Exactly as they appear, copy the lines of the listing from the one containing "reading a tag.</span></span>" through the final line, both included, and nothing else.

(Beginning of THE INPUT)

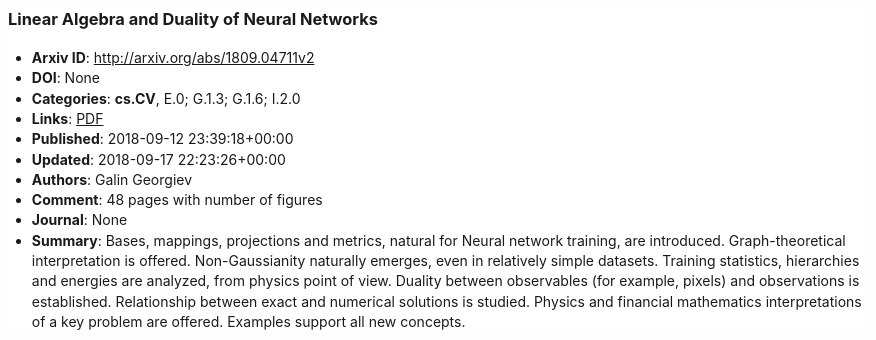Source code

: 

### Linear Algebra and Duality of Neural Networks
- **Arxiv ID**: http://arxiv.org/abs/1809.04711v2
- **DOI**: None
- **Categories**: **cs.CV**, E.0; G.1.3; G.1.6; I.2.0
- **Links**: [PDF](http://arxiv.org/pdf/1809.04711v2)
- **Published**: 2018-09-12 23:39:18+00:00
- **Updated**: 2018-09-17 22:23:26+00:00
- **Authors**: Galin Georgiev
- **Comment**: 48 pages with number of figures
- **Journal**: None
- **Summary**: Bases, mappings, projections and metrics, natural for Neural network training, are introduced. Graph-theoretical interpretation is offered. Non-Gaussianity naturally emerges, even in relatively simple datasets. Training statistics, hierarchies and energies are analyzed, from physics point of view. Duality between observables (for example, pixels) and observations is established. Relationship between exact and numerical solutions is studied. Physics and financial mathematics interpretations of a key problem are offered. Examples support all new concepts.



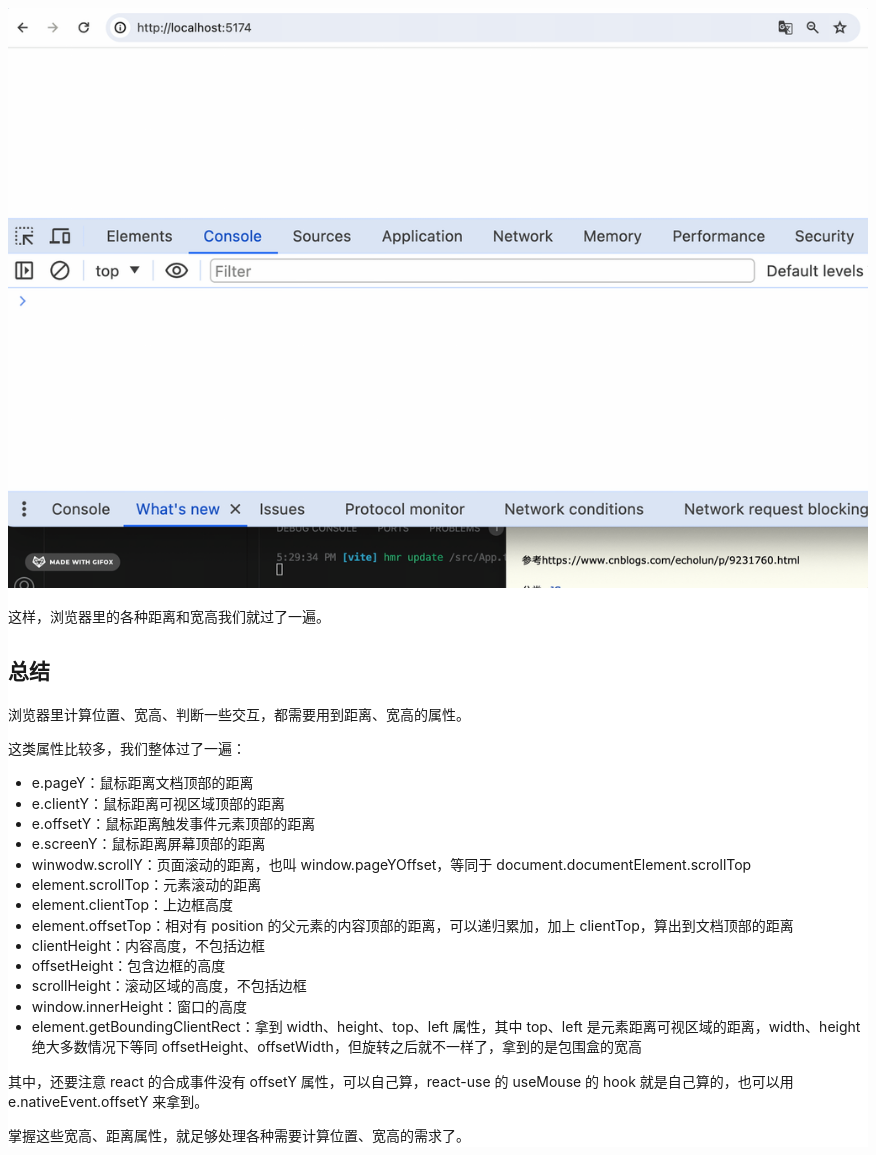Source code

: ![](./images/fda3c86360a148d28b692c4ccae74405~tplv-k3u1fbpfcp-jj-mark:0:0:0:0:q75.image.png)

这样，浏览器里的各种距离和宽高我们就过了一遍。

## 总结

浏览器里计算位置、宽高、判断一些交互，都需要用到距离、宽高的属性。

这类属性比较多，我们整体过了一遍：

- e.pageY：鼠标距离文档顶部的距离
- e.clientY：鼠标距离可视区域顶部的距离
- e.offsetY：鼠标距离触发事件元素顶部的距离
- e.screenY：鼠标距离屏幕顶部的距离
- winwodw.scrollY：页面滚动的距离，也叫 window.pageYOffset，等同于 document.documentElement.scrollTop
- element.scrollTop：元素滚动的距离
- element.clientTop：上边框高度
- element.offsetTop：相对有 position 的父元素的内容顶部的距离，可以递归累加，加上 clientTop，算出到文档顶部的距离
- clientHeight：内容高度，不包括边框
- offsetHeight：包含边框的高度
- scrollHeight：滚动区域的高度，不包括边框
- window.innerHeight：窗口的高度
- element.getBoundingClientRect：拿到 width、height、top、left 属性，其中 top、left 是元素距离可视区域的距离，width、height 绝大多数情况下等同 offsetHeight、offsetWidth，但旋转之后就不一样了，拿到的是包围盒的宽高

其中，还要注意 react 的合成事件没有 offsetY 属性，可以自己算，react-use 的 useMouse 的 hook 就是自己算的，也可以用 e.nativeEvent.offsetY 来拿到。

掌握这些宽高、距离属性，就足够处理各种需要计算位置、宽高的需求了。
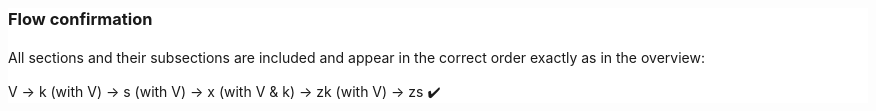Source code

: 
### Flow confirmation  
All sections and their subsections are included and appear in the correct order exactly as in the overview:

V → k (with V) → s (with V) → x (with V & k) → zk (with V) → zs ✔️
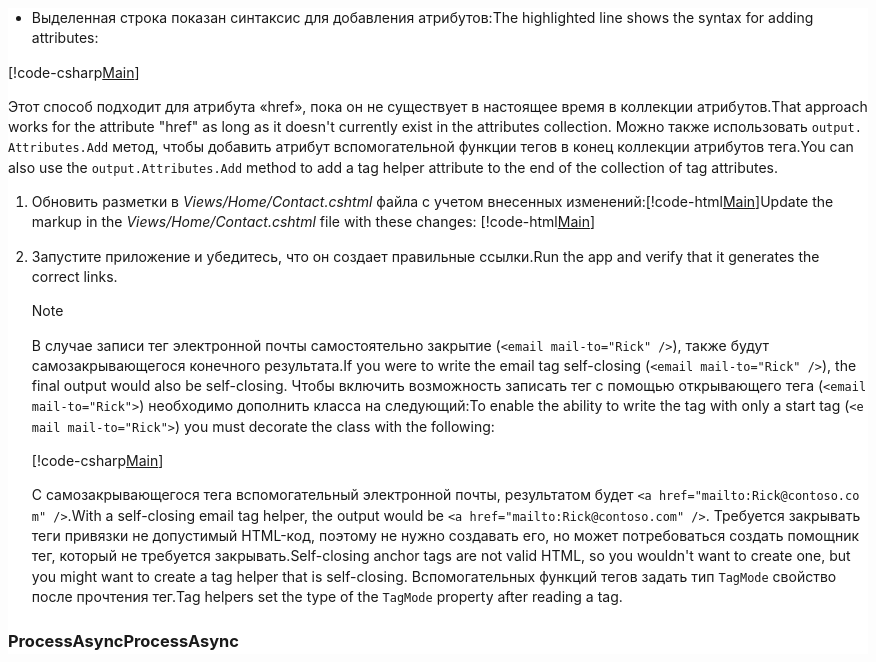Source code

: * <span data-ttu-id="e5ed5-157">Выделенная строка показан синтаксис для добавления атрибутов:</span><span class="sxs-lookup"><span data-stu-id="e5ed5-157">The highlighted line shows the syntax for adding attributes:</span></span>

[!code-csharp[Main](authoring/sample/AuthoringTagHelpers/src/AuthoringTagHelpers/TagHelpers/EmailTagHelperMailTo.cs?highlight=6&range=14-21)]

<span data-ttu-id="e5ed5-158">Этот способ подходит для атрибута «href», пока он не существует в настоящее время в коллекции атрибутов.</span><span class="sxs-lookup"><span data-stu-id="e5ed5-158">That approach works for the attribute "href" as long as it doesn't currently exist in the attributes collection.</span></span> <span data-ttu-id="e5ed5-159">Можно также использовать `output.Attributes.Add` метод, чтобы добавить атрибут вспомогательной функции тегов в конец коллекции атрибутов тега.</span><span class="sxs-lookup"><span data-stu-id="e5ed5-159">You can also use the `output.Attributes.Add` method to add a tag helper attribute to the end of the collection of tag attributes.</span></span>

1.  <span data-ttu-id="e5ed5-160">Обновить разметки в *Views/Home/Contact.cshtml* файла с учетом внесенных изменений:[!code-html[Main](../../../mvc/views/tag-helpers/authoring/sample/AuthoringTagHelpers/src/AuthoringTagHelpers/Views/Home/ContactCopy.cshtml?highlight=15,16)]</span><span class="sxs-lookup"><span data-stu-id="e5ed5-160">Update the markup in the *Views/Home/Contact.cshtml* file with these changes: [!code-html[Main](../../../mvc/views/tag-helpers/authoring/sample/AuthoringTagHelpers/src/AuthoringTagHelpers/Views/Home/ContactCopy.cshtml?highlight=15,16)]</span></span>

2.  <span data-ttu-id="e5ed5-161">Запустите приложение и убедитесь, что он создает правильные ссылки.</span><span class="sxs-lookup"><span data-stu-id="e5ed5-161">Run the app and verify that it generates the correct links.</span></span>
    
    > [!NOTE]
    ><span data-ttu-id="e5ed5-162">В случае записи тег электронной почты самостоятельно закрытие (`<email mail-to="Rick" />`), также будут самозакрывающегося конечного результата.</span><span class="sxs-lookup"><span data-stu-id="e5ed5-162">If you were to write the email tag self-closing (`<email mail-to="Rick" />`), the final output would also be self-closing.</span></span> <span data-ttu-id="e5ed5-163">Чтобы включить возможность записать тег с помощью открывающего тега (`<email mail-to="Rick">`) необходимо дополнить класса на следующий:</span><span class="sxs-lookup"><span data-stu-id="e5ed5-163">To enable the ability to write the tag with only a start tag (`<email mail-to="Rick">`) you must decorate the class with the following:</span></span>
    >
    > [!code-csharp[Main](../../../mvc/views/tag-helpers/authoring/sample/AuthoringTagHelpers/src/AuthoringTagHelpers/TagHelpers/EmailTagHelperMailVoid.cs?highlight=1&range=6-10)]
    
    <span data-ttu-id="e5ed5-164">С самозакрывающегося тега вспомогательный электронной почты, результатом будет `<a href="mailto:Rick@contoso.com" />`.</span><span class="sxs-lookup"><span data-stu-id="e5ed5-164">With a self-closing email tag helper, the output would be `<a href="mailto:Rick@contoso.com" />`.</span></span> <span data-ttu-id="e5ed5-165">Требуется закрывать теги привязки не допустимый HTML-код, поэтому не нужно создавать его, но может потребоваться создать помощник тег, который не требуется закрывать.</span><span class="sxs-lookup"><span data-stu-id="e5ed5-165">Self-closing anchor tags are not valid HTML, so you wouldn't want to create one, but you might want to create a tag helper that is self-closing.</span></span> <span data-ttu-id="e5ed5-166">Вспомогательных функций тегов задать тип `TagMode` свойство после прочтения тег.</span><span class="sxs-lookup"><span data-stu-id="e5ed5-166">Tag helpers set the type of the `TagMode` property after reading a tag.</span></span>
    
### <a name="processasync"></a><span data-ttu-id="e5ed5-167">ProcessAsync</span><span class="sxs-lookup"><span data-stu-id="e5ed5-167">ProcessAsync</span></span>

(End of THE INPUT)

▸ **RESULT OF THE TASK**
    <span data-ttu-id="e5ed5-164">С самозакрывающегося тега вспомогательный электронной почты, результатом будет `<a href="mailto:Rick@contoso.com" />`.</span><span class="sxs-lookup"><span data-stu-id="e5ed5-164">With a self-closing email tag helper, the output would be `<a href="mailto:Rick@contoso.com" />`.</span></span> <span data-ttu-id="e5ed5-165">Требуется закрывать теги привязки не допустимый HTML-код, поэтому не нужно создавать его, но может потребоваться создать помощник тег, который не требуется закрывать.</span><span class="sxs-lookup"><span data-stu-id="e5ed5-165">Self-closing anchor tags are not valid HTML, so you wouldn't want to create one, but you might want to create a tag helper that is self-closing.</span></span> <span data-ttu-id="e5ed5-166">Вспомогательных функций тегов задать тип `TagMode` свойство после прочтения тег.</span><span class="sxs-lookup"><span data-stu-id="e5ed5-166">Tag helpers set the type of the `TagMode` property after reading a tag.</span></span>
    
### <a name="processasync"></a><span data-ttu-id="e5ed5-167">ProcessAsync</span><span class="sxs-lookup"><span data-stu-id="e5ed5-167">ProcessAsync</span></span>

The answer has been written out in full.